Lewis and his co-authors argue that this "retrospective bias" can lead to systematic misunderstandings. Their study, published in the journal "Academy of Management Discoveries," finds that using modern genre labels to analyze older works can obscure important relationships between how a work was positioned and how audiences responded to it.
For creators, the consequences can be significant. Works that span multiple genres - often a hallmark of creativity - can be penalized because they do not fit neatly into established categories.
"There's this idea that when a product spans too many categories, it becomes harder for audiences to interpret," Lewis said. "And that can lead to lower ratings."
This penalty, however, is not fixed, he said. As audiences become more familiar with new combinations of styles, what once seemed confusing can become standard - even celebrated. Over time, genres expand, absorbing the very innovations that once challenged them.
The creators of the movie "Carrie" and recording artist Bob Dylan are acclaimed for creative work that went beyond the boundaries of the genres of the time. (Getty Images)Consider how 1960s musicians like Bob Dylan, Simon and Garfunkel, and The Byrds blended acoustic folk and electric rock genres to create what would become the popular folk-rock genre.
Similarly, the 1976 movie "Carrie," expanded the horror genre by exploring how a painfully shy teenage girl navigates puberty and identity as she deals with social rejection and bullying from her school peers.
"Genres that grow more complex over time tend to become broader," Lewis said. "They take on additional characteristics, and that reflects experimentation or innovation on the part of producers."

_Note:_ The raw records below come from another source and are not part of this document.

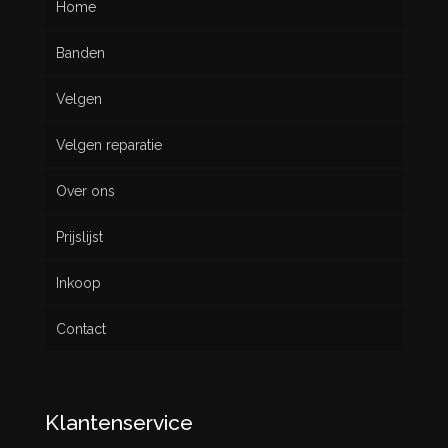
Home
Banden
Velgen
Nieuw
Velgen reparatie
Gebruikt
Over ons
Prijslijst
Inkoop
Contact
Klantenservice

To capture the evolution of genres, the research team developed a computational tool that uses large language AI models to harmonize genre classifications across time. The system analyzes how genre definitions shift and then translates between past and present classification systems.
In effect, the tool reconstructs how a film, album, or other cultural product would have been understood when it first appeared, rather than how it is labeled today, providing nuance that situates the consumers within the cultural context of the time.

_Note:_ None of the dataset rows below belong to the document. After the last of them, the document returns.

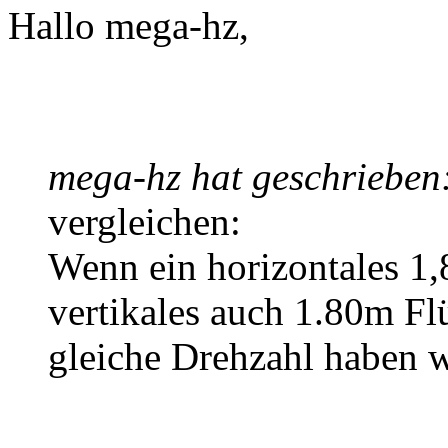
Hallo mega-hz,
mega-hz hat geschrieben
vergleichen:
Wenn ein horizontales 1,
vertikales auch 1.80m Flü
gleiche Drehzahl haben 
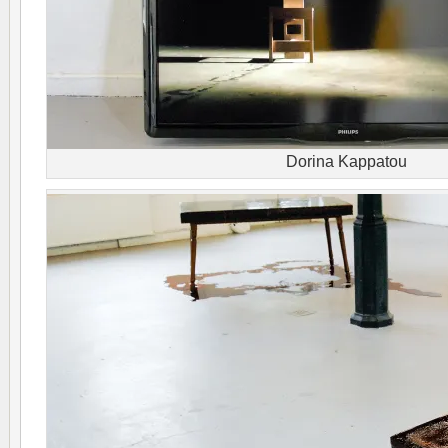
Dorina Kappatou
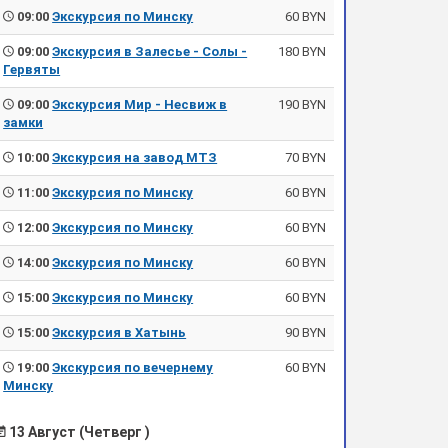
09:00
Экскурсия по Минску
60 BYN
09:00
Экскурсия в Залесье - Солы -
180 BYN
Гервяты
09:00
Экскурсия Мир - Несвиж в
190 BYN
замки
10:00
Экскурсия на завод МТЗ
70 BYN
11:00
Экскурсия по Минску
60 BYN
12:00
Экскурсия по Минску
60 BYN
14:00
Экскурсия по Минску
60 BYN
15:00
Экскурсия по Минску
60 BYN
15:00
Экскурсия в Хатынь
90 BYN
19:00
Экскурсия по вечернему
60 BYN
Минску
13 Август (Четверг )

To build the tool, Lewis and his co-authors prompted the GPT large language model, asking it to assign genre labels for creative works twice - once using the model's current knowledge and once using only the cultural context that would have been known in the year the work was released. Comparing the two sets reveals how the classification and the overall genre system have shifted over time.
For creators, the approach offers a fairer assessment of their work. By accounting for how genres evolve, the tool reduces the risk that boundary-pushing projects will be misclassified or undervalued.

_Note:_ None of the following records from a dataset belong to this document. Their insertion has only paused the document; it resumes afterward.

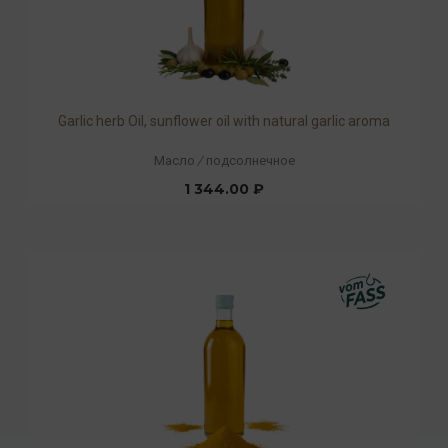
Garlic herb Oil, sunflower oil with natural garlic aroma
Масло
/
подсолнечное
1 344.00 ₽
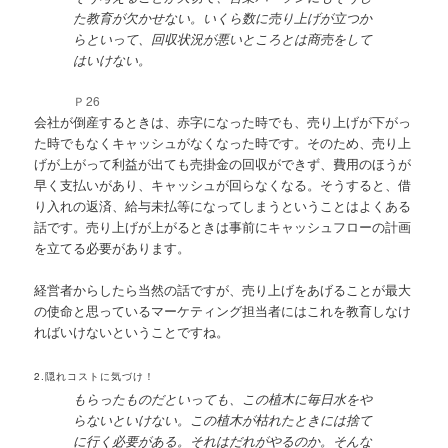
た教育が欠かせない。いくら数に売り上げが立つか
らといって、回収状況が悪いところとは商売をして
はいけない。
Ｐ26
会社が倒産するときは、赤字になった時でも、売り上げが下がっ
た時でもなくキャッシュがなくなった時です。そのため、売り上
げが上がって利益が出ても売掛金の回収ができず、費用のほうが
早く支払いがあり、キャッシュが回らなくなる。そうすると、借
り入れの返済、給与未払等になってしまうということはよくある
話です。売り上げが上がるときは事前にキャッシュフローの計画
を立てる必要があります。
経営者からしたら当然の話ですが、売り上げをあげることが最大
の使命と思っているマーケティング担当者にはこれを教育しなけ
ればいけないということですね。
2.隠れコストに気づけ！
もらったものだといっても、この植木に毎日水をや
らないといけない。この植木が枯れたときには捨て
に行く必要がある。それはだれがやるのか。そんな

"Some of the things that were innovative when they first happened, we take for granted now," Lewis said.
For audiences, more accurate genre classifications can improve how people discover and interpret creative works. Instead of being guided by labels that may oversimplify or misrepresent a film, viewers can gain a clearer sense of its full scope and intent.
The title of Lewis' paper is "Accounting for Retrospective Bias in Classification Systems of Cultural Products." Its co-authors are Giacomo Negro of Emory University and Isin Guler of the University of North Carolina at Chapel Hill.
Lewis believes that better tools - particularly those powered by AI - can help strike a balance.
"Our goal is to better capture what these creative products really are," he said, "and how people experienced them when they first came out."